Trending this week: EvalML library for AutoML; A graph-based text similarity measure that employs named entity information; Why AI struggles to grasp cause and effect.
Every week we analyze the most discussed topics on Twitter by Data Science & AI influencers.
The following topics, URLs, resources, and tweets have been automatically extracted using a topic modeling technique based on Sentence BERT, which we have enhanced to fit our use case.
This week, Data Science and AI influencers on Twitter have talked about:
- ML Updates
- AI Discussions
- The Future Of Data Science Jobs
The following sections provide all the details for each topic.
This week, influencers have shared some updates on machine learning.
Here are some updates shared by KDnuggets:
A post presenting EvalML, a library for automated machine learning (AutoML) and model understanding, written in Python. This new open-source project has joined the Alteryx open-source ecosystem. EvalML can reduce the amount of effort it takes to get to an accurate model, saving time and complexity, as it: performs data checks to catch common problems with your data prior to modeling; performs data preprocessing and feature engineering steps out of the box; grants access to a variety of models and tools for model understanding. Links to the EvalML Github repo and documentation are also provided.
An article that summarizes a research paper published in 2017 titled “A Graph-based Text Similarity Measure That Employs Named Entity Information”. This post explains a novel technique for calculating Text similarity based on Named Entity enriched Graph representation of text documents.
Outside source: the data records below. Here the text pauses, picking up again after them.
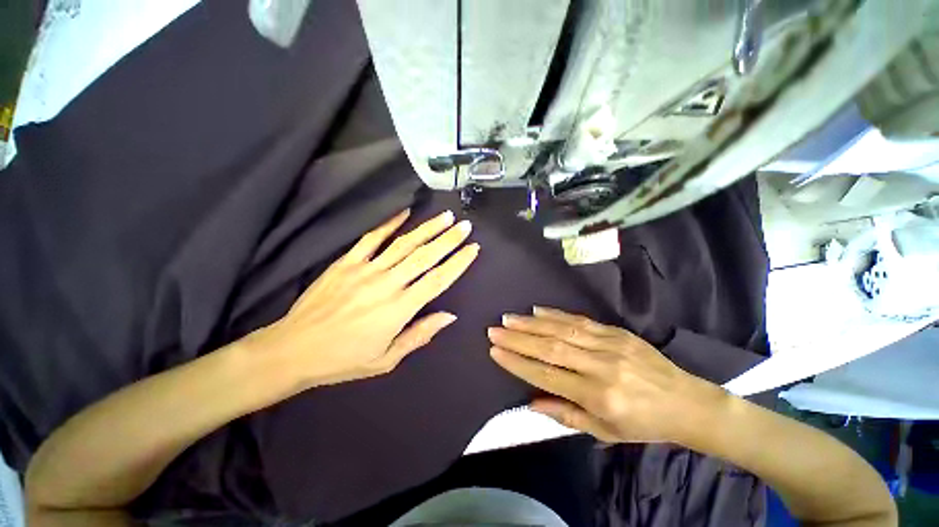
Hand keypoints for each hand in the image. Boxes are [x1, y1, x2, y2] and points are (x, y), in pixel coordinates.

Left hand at [251, 209, 478, 387]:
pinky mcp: (346, 262)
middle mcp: (387, 284)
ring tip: (445, 217)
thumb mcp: (387, 359)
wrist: (292, 350)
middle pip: (424, 257)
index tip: (473, 249)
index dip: (458, 263)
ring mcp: (365, 270)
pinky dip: (389, 224)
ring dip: (427, 229)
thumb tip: (449, 315)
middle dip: (448, 240)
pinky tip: (404, 213)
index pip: (437, 280)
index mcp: (399, 309)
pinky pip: (371, 238)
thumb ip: (420, 334)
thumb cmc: (343, 359)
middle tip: (465, 226)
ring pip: (403, 244)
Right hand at [487, 307, 724, 444]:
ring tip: (508, 319)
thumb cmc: (643, 424)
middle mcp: (602, 367)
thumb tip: (531, 401)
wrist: (687, 402)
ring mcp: (610, 345)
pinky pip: (580, 320)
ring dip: (531, 324)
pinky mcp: (617, 332)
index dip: (518, 363)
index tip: (495, 352)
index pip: (548, 375)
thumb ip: (566, 414)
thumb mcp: (605, 431)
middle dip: (518, 339)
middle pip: (551, 348)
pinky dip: (556, 314)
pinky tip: (537, 310)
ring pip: (562, 330)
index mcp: (599, 396)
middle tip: (494, 330)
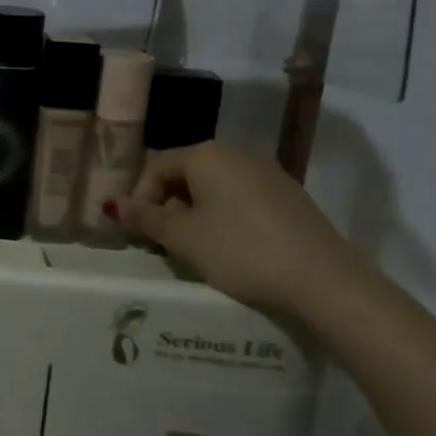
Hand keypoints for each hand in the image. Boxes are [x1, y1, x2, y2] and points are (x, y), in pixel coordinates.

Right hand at [104, 142, 373, 322]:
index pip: (155, 168)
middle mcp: (237, 154)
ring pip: (214, 188)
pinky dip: (225, 218)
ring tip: (195, 250)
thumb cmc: (241, 251)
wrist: (325, 281)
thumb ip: (143, 218)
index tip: (140, 234)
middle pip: (184, 175)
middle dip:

This new approach combines 3 main steps: extraction of named entities and top-ranked terms in the texts; graph representation of the extracted information; calculation specific graph measures for measuring the similarity between two graphs.
Dr. Ganapathi Pulipaka has shared:
An article talking about a machine learning framework that integrates multi-omics data to predict cancer-related Long non-coding RNAs (LncRNAs). LncRNA has been a novel candidate biomarker in cancer diagnosis and prognosis. This post proposes a new machine learning approach, namely LGDLDA (LncRNA-Gene-Disease association networks based LncRNA-Disease Association prediction), for disease-related lncRNAs association prediction based on multi-omics data, machine learning methods, and neural network neighborhood information aggregation.
This week, influencers have shared some content about discussions on artificial intelligence.
Ipfconline has shared an article talking about Why AI struggles to grasp cause and effect. This post explains how machine learning algorithms, which have managed to outperform humans in complicated tasks such as go and chess, struggle to make simple causal inferences. It explains that causality remains a challenge for machine learning algorithms, especially deep neural networks.
On his side, Simon Porter has shared a study realized to identify AI technology implementation strategies and barriers across a wide range of industries. This study conducted over five years comprises a series of surveys and interviews of senior managers and executives, and also in-depth studies of five leading organizations. It resulted in a counterintuitive key takeaway: competing in the age of AI is not about being technology-driven per se — it’s a question of new organizational structures that use technology to bring out the best in people. The secret to making this work, they learned, is the business model itself, where machines and humans are integrated to complement each other.
Finally, Tamara McCleary has shared a post addressing What Artificial Intelligence Still Can’t Do. This post explains that yet today’s AI still has fundamental limitations. Relative to what we would expect from a truly intelligent agent, AI has a long way to go. Today, mainstream artificial intelligence still can’t: use common sense, learn continuously and adapt on the fly, understand cause and effect, and reason ethically. But, these limitations should be perceived as challenges that will be important to address in order to advance the state of the art in AI.
The Future Of Data Science Jobs
This week the data science and AI influencers shared content on the various shapes the current data science jobs can take up and the resources to skill-up for data scientists.
Carla Gentry shared a tutorial on introductory statistics for data science. The tutorial walks you through the basics of statistics and untangles all the buzzwords. She also shared an article on the top 10 data science projects for beginners.
Vin Vashishta mentions that there’s a skills gap between the capabilities in high demand and those most Data Scientists have. He shared a video which details the gap skills and how to use them to land a role in the field.
Finally, KDnuggets shared an article titled ‘data science is not becoming extinct in 10 years but your skills might’. The article talks about the history of data science and how real-world Data Science projects need iterative development. And how to stay in the data science game.
They also shared an article on the top data science skills in 2021. And another article explaining the Data Scientist, Data Engineer & Other Data Careers.